Medical workers in protective suits administer vaccines in Makati City, suburban Manila on November 29, 2021. The Southeast Asian nation launched a three-day vaccination drive targeting nine million people as young as 12 in an effort to accelerate the roll-out of jabs, amidst the threat of heavily mutated coronavirus variant Omicron. (Ted ALJIBE / AFP)

The UN health agency said the COVID strain first discovered in southern Africa was a “highly divergent variant with a high number of mutations… some of which are concerning and may be associated with immune escape potential and higher transmissibility.”

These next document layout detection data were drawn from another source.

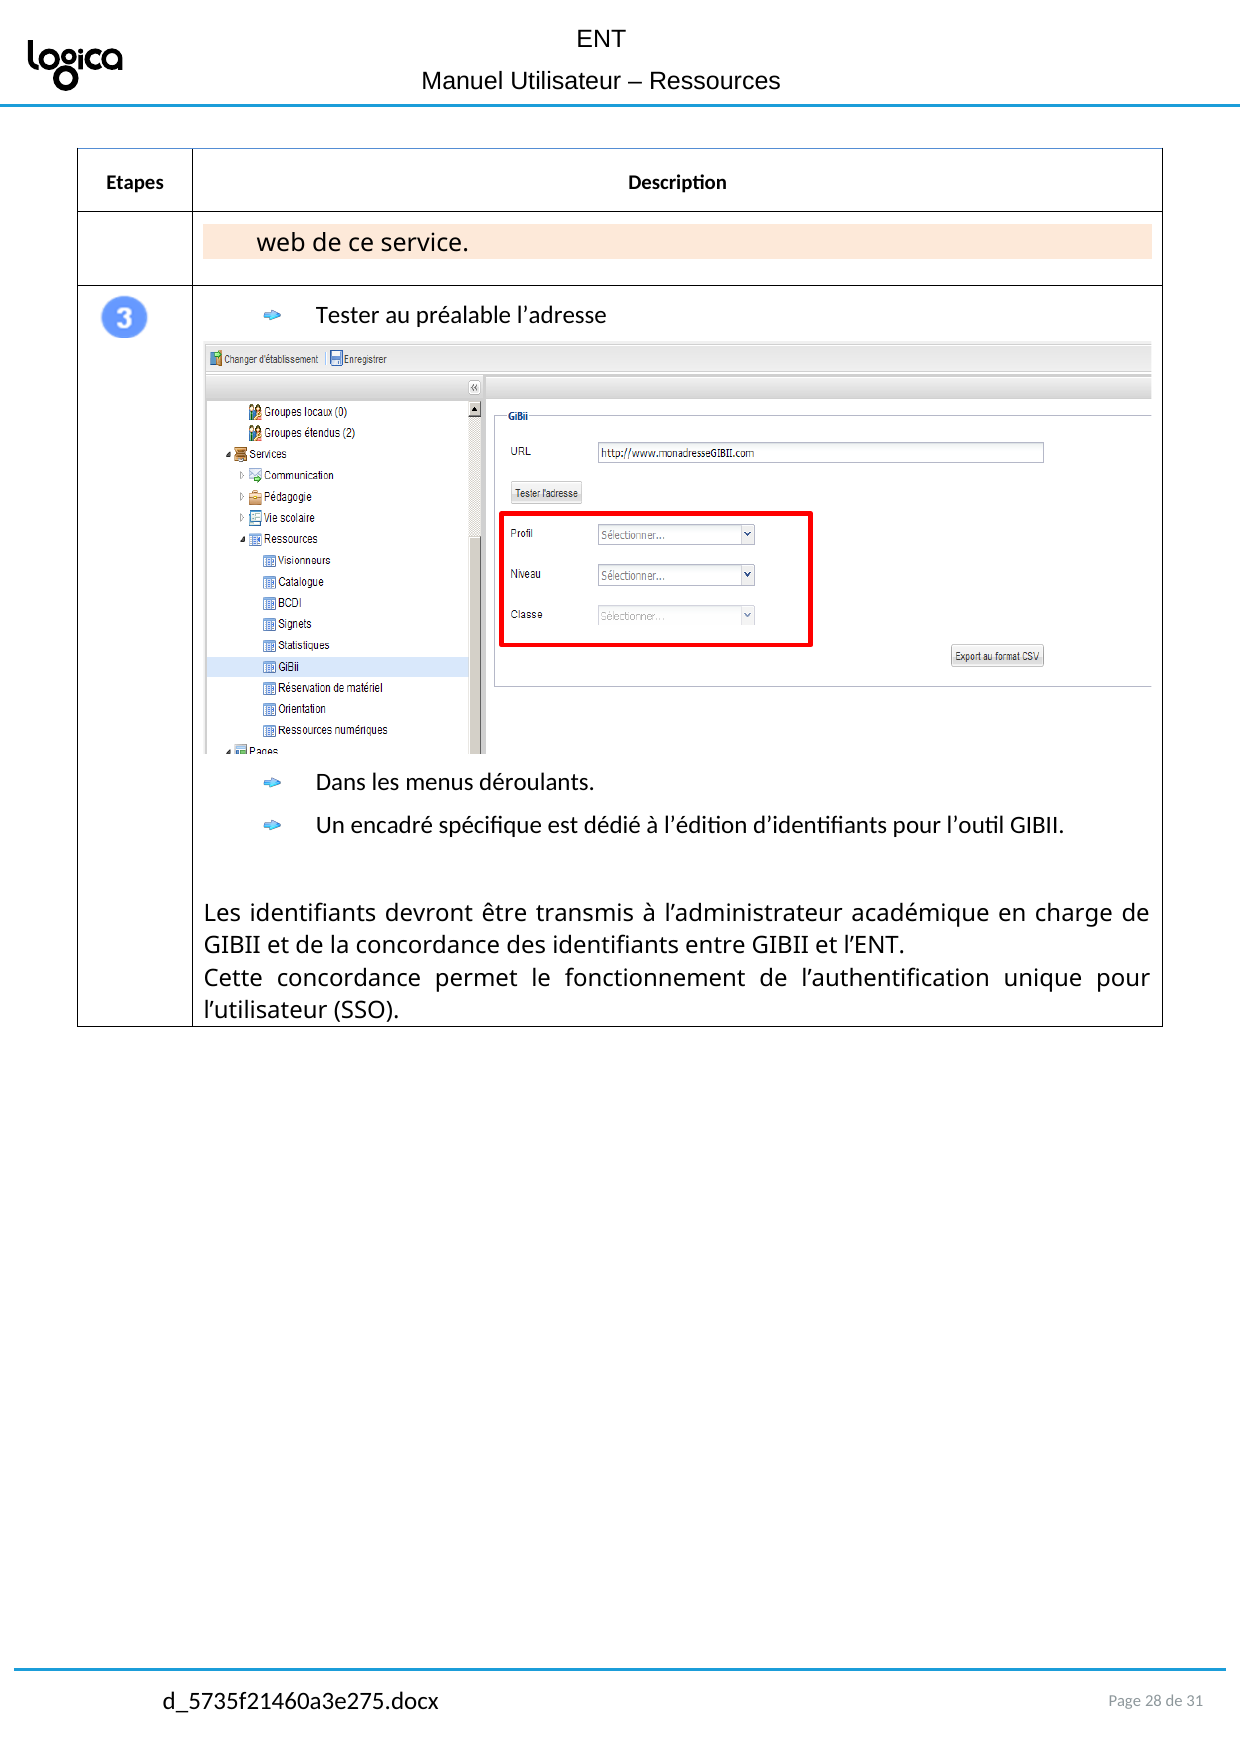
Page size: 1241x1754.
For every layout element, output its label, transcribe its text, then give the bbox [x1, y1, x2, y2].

picture [203, 341, 1152, 754]
picture [263, 816, 281, 834]
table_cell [193, 212, 1162, 285]
table_cell [78, 286, 192, 1026]
picture [99, 295, 151, 338]
table_header Description [193, 149, 1162, 211]
table_cell [78, 212, 192, 285]
picture [263, 306, 281, 324]
picture [263, 774, 281, 791]
table_cell Tester au préalable l’adresse Dans les menus déroulants. Un encadré spécifique est dédié à l’édition d’identifiants pour l’outil GIBII. Les identifiants devront être transmis à l’administrateur académique en charge de GIBII et de la concordance des identifiants entre GIBII et l’ENT. Cette concordance permet le fonctionnement de l’authentification unique pour l’utilisateur (SSO). [193, 286, 1162, 1026]
table_header Etapes [78, 149, 192, 211]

“The likelihood of potential further spread of Omicron at the global level is high,” WHO cautioned in a technical note.

To date, no deaths connected with the Omicron variant have been reported, it added.

But even if the new variant does not prove more dangerous or deadly than previous ones, if it spreads more easily it will spark more cases and more pressure on health systems, and thus more deaths, the organization said.

“If another major surge of COVID-19 takes place driven by Omicron, consequences may be severe,” it said, concluding that “the overall global risk related to the new VOC [variant of concern] Omicron is assessed as very high.”

A petrol attendant stands next to a newspaper headline in Pretoria, South Africa, November 27, 2021. (AP Photo/Denis Farrell)

The WHO said countries should enhance their surveillance to try to get a clear overview of where and how fast it is spreading.

It also urged accelerated vaccination against COVID, especially among vulnerable populations who have yet to receive any doses.

But it has cautioned against imposing travel bans, fearing that blocking travel from countries where new variants are first spotted could be unfair and dissuade surveillance.

“With the Omicron variant now detected in several regions of the world, putting in place travel bans that target Africa attacks global solidarity,” said WHO regional director Matshidiso Moeti.

A growing list of countries have already imposed travel restrictions on southern Africa, including Israel, Britain, Indonesia, Kuwait, the Netherlands, Qatar, Saudi Arabia and the United States.

Many countries are also enacting more generalized restrictions. Israel has banned all foreign visitors for at least two weeks as it works to assess the nature of the threat.